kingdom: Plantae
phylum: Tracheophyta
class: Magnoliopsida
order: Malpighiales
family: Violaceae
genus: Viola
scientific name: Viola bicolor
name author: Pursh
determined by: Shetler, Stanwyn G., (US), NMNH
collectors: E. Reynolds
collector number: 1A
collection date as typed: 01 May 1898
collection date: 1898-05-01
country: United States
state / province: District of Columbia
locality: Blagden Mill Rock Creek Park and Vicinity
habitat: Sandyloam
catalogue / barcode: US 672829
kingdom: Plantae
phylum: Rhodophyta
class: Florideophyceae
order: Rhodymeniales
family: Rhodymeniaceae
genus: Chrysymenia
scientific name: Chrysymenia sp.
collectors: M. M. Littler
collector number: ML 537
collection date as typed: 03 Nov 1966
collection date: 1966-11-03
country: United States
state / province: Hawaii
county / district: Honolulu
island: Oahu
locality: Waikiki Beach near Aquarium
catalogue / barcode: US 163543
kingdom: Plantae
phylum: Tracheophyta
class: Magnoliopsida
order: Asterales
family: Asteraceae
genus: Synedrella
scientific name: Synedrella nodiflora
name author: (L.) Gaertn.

What the task requires: Copy out all of the lines above word for word, in the same order.

Exercise solution:
kingdom: Plantae
phylum: Tracheophyta
class: Magnoliopsida
order: Malpighiales
family: Violaceae
genus: Viola
scientific name: Viola bicolor
name author: Pursh
determined by: Shetler, Stanwyn G., (US), NMNH
collectors: E. Reynolds
collector number: 1A
collection date as typed: 01 May 1898
collection date: 1898-05-01
country: United States
state / province: District of Columbia
locality: Blagden Mill Rock Creek Park and Vicinity
habitat: Sandyloam
catalogue / barcode: US 672829
kingdom: Plantae
phylum: Rhodophyta
class: Florideophyceae
order: Rhodymeniales
family: Rhodymeniaceae
genus: Chrysymenia
scientific name: Chrysymenia sp.
collectors: M. M. Littler
collector number: ML 537
collection date as typed: 03 Nov 1966
collection date: 1966-11-03
country: United States
state / province: Hawaii
county / district: Honolulu
island: Oahu
locality: Waikiki Beach near Aquarium
catalogue / barcode: US 163543
kingdom: Plantae
phylum: Tracheophyta
class: Magnoliopsida
order: Asterales
family: Asteraceae
genus: Synedrella
scientific name: Synedrella nodiflora
name author: (L.) Gaertn.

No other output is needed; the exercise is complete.